Do you want to learn more about HIV/AIDS and public health education? Do you like to work as a part of an interprofessional team? The Global Health Office’s Tanzania Summer Program offers the opportunity to learn first-hand about the Tanzanian health care system through placements with our partner, Pastoral Activities and Services for People with AIDS Dar es Salaam Archdiocese (PASADA). While at PASADA, students experience an innovative community-based model for providing HIV and AIDS services while working with highly-skilled Tanzanian staff. This post offers reflections from students currently participating in this program.
When we arrived in Dar, we found the city to be very busy and a bit daunting. The people are extremely friendly, but experiencing so many people and sights we were not accustomed to was overwhelming. The daladala is still an adventure for us each time.
Our Kiswahili classes were challenging but went by quickly. Our instructor was very interactive. Four days of classes allowed us to learn some of the basics but many people we meet like to test us on our Swahili skills, allowing us to practice and improve everyday. Since the majority of people (including patients) do not speak English, it is beneficial to at least know the fundamentals of the language.
On the last day of our language lessons, we had a slight scare when Luke came down with a fever on our way home from school. When it didn’t resolve by that evening, we decided to go to the hospital so he could be tested for malaria. Fortunately, his malaria smear came back negative, and it was back to normal three days later.
The following week, we began out placement at PASADA. Immediately, we were thrown into the swing of things: we learned about the information cards used to manage patient care and different baseline investigation tests, observed HIV antibody testing and routine blood work procedures in the laboratory, and learned about drug therapy combinations used for treating HIV. It took us the first week to get accustomed to the routine of the clinic.

Supplied records:
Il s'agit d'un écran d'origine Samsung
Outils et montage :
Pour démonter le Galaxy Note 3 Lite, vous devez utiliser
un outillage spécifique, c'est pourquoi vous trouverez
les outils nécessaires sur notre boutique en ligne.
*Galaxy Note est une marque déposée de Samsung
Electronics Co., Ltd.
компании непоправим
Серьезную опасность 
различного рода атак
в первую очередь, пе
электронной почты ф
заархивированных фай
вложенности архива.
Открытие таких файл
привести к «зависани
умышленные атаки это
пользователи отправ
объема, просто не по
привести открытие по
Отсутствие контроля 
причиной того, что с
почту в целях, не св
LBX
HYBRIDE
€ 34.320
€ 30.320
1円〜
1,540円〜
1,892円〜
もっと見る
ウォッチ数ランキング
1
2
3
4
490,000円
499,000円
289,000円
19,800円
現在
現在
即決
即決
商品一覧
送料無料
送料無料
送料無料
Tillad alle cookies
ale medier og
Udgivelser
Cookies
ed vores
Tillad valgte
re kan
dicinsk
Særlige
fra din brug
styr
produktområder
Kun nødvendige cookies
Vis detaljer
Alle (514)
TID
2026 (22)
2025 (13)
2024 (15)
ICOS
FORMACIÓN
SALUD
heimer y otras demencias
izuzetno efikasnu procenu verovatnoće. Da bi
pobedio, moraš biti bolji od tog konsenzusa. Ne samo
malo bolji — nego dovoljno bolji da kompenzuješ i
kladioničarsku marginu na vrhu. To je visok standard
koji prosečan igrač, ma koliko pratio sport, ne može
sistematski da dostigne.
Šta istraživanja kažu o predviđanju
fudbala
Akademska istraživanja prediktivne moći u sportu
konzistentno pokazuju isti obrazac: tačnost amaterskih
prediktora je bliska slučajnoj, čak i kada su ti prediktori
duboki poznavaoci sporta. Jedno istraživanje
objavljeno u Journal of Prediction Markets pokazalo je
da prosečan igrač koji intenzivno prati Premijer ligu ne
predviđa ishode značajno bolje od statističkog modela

* * *

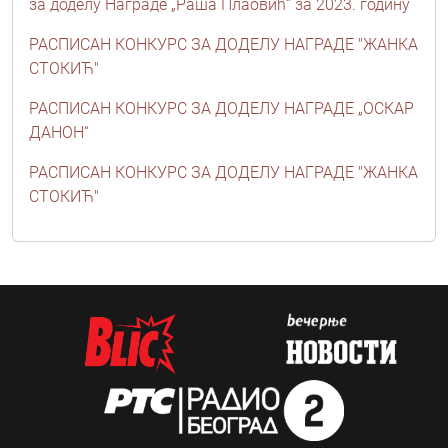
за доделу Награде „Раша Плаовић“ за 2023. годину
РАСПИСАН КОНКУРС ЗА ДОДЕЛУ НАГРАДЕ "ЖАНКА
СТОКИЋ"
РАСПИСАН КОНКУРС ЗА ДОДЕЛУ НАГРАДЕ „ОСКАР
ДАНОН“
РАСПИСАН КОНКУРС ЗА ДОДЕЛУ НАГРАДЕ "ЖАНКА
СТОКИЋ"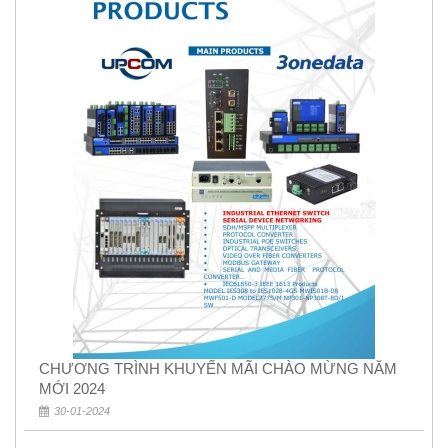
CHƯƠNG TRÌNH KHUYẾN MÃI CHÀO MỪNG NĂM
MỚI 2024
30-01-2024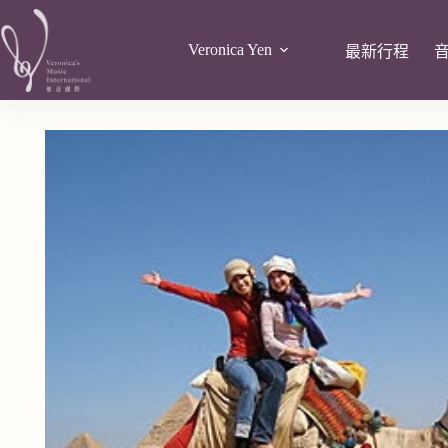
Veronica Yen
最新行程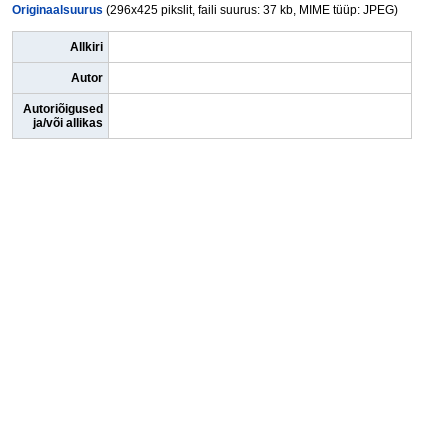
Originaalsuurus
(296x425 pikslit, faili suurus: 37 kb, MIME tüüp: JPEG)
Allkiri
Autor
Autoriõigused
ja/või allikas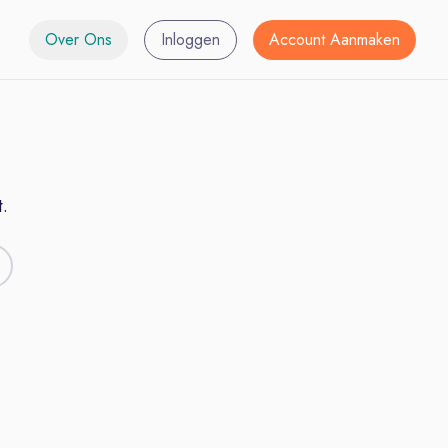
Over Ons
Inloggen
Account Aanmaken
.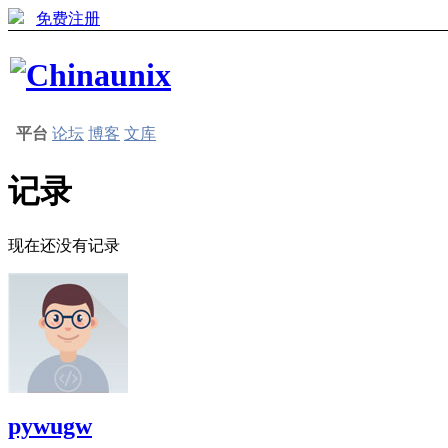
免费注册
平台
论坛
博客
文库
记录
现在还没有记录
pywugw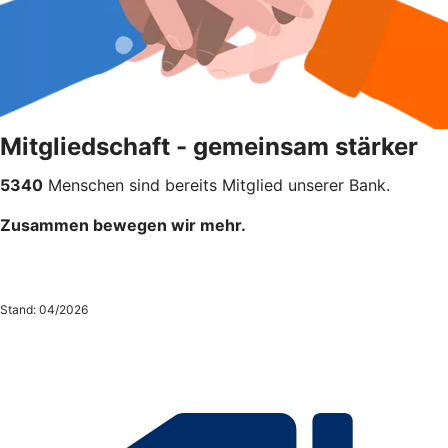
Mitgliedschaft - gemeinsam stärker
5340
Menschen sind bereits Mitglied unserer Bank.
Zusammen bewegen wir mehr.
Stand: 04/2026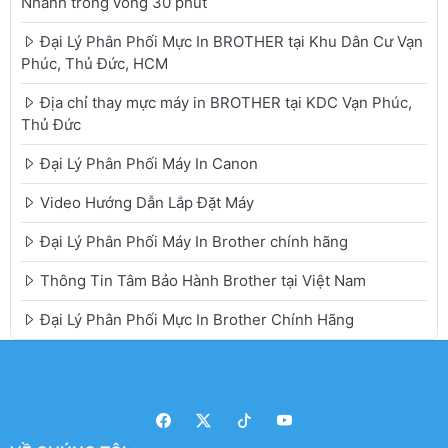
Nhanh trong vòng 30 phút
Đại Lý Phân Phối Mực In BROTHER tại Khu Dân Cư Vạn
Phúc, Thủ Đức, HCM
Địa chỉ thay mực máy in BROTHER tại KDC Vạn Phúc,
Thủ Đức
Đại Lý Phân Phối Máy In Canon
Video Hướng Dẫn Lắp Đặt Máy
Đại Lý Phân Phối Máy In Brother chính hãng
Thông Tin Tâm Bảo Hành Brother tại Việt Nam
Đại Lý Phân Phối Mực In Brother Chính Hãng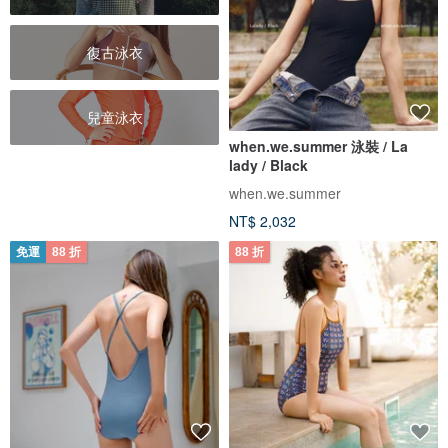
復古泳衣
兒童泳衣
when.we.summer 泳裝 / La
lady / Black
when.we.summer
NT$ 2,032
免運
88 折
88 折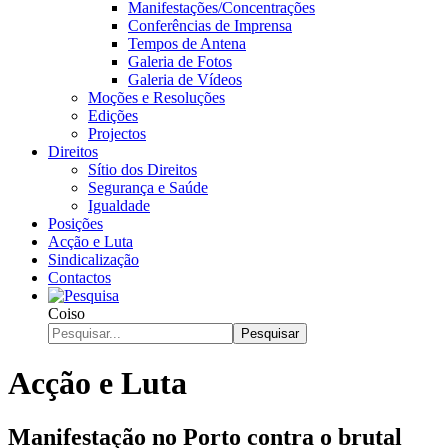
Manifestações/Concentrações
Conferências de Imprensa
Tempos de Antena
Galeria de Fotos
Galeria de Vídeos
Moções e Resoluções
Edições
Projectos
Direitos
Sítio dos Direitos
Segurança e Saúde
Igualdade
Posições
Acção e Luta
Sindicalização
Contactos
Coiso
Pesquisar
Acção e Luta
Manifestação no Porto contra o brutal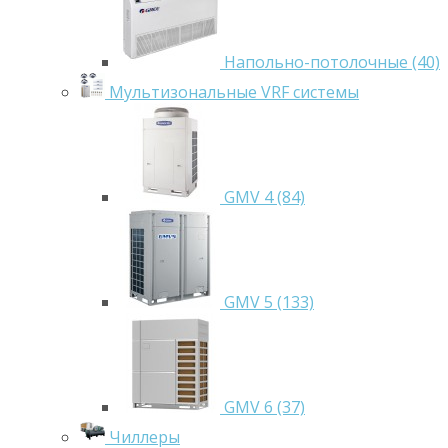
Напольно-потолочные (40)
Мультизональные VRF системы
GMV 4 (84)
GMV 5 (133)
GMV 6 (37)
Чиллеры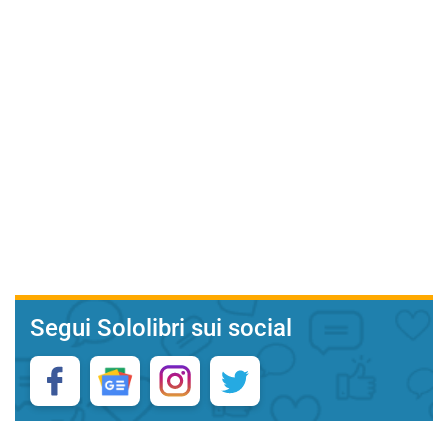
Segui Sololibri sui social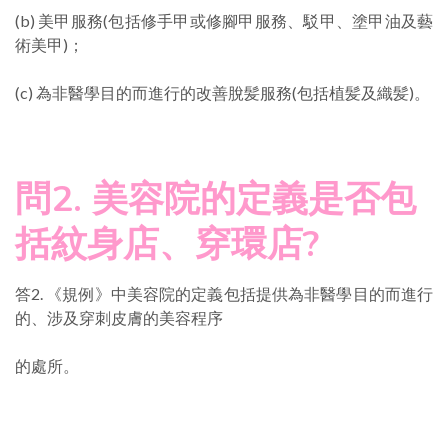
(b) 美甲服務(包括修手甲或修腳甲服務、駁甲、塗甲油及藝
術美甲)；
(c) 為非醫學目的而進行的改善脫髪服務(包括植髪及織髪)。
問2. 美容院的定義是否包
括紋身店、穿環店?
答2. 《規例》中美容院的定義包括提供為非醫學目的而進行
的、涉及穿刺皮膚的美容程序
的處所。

Tasks and exercises:
A) Answer these questions from the text about the Tanzania Summer Program:
(i) How many days of Kiswahili classes did the students have?
(ii) What was Luke tested for at the hospital?
(iii) What is the full name of the partner organization abbreviated as PASADA?
B) Continue the student reflections on the Tanzania Summer Program from where they stop.

Responses by task:
A)
(i) Four days.
(ii) Malaria.
(iii) Pastoral Activities and Services for People with AIDS Dar es Salaam Archdiocese.

B)
When we arrived on Monday during our second week, the doctor in charge of the clinic had prepared individual schedules for each of us. We have been rotating through five clinic areas: antiretroviral therapy, prevention of mother-to-child transmission of HIV, paediatrics, tuberculosis treatment and prevention, and home based palliative care. We have gained a lot if knowledge and exposure to HIV medicine through our experiences. The staff and volunteers at the clinic have been very welcoming and accommodating.
Last Thursday we jointly delivered a presentation to the staff at PASADA. We discussed what we have learned during our placement and how our new experiences compare and contrast with those we have had in the Canadian healthcare system. We also presented statistics about HIV in Canada and described how HIV patients are managed in a Canadian setting. An important topic we discussed was the role culture plays in HIV/AIDS epidemics, highlighting differences between Tanzanian and Canadian culture, especially with regard to education around safer sex practices.
We can hardly believe we are about to start the last week of our placement. We all feel we have gained a lot from being here and look forward to bringing some of that insight back to our respective practices in Canada.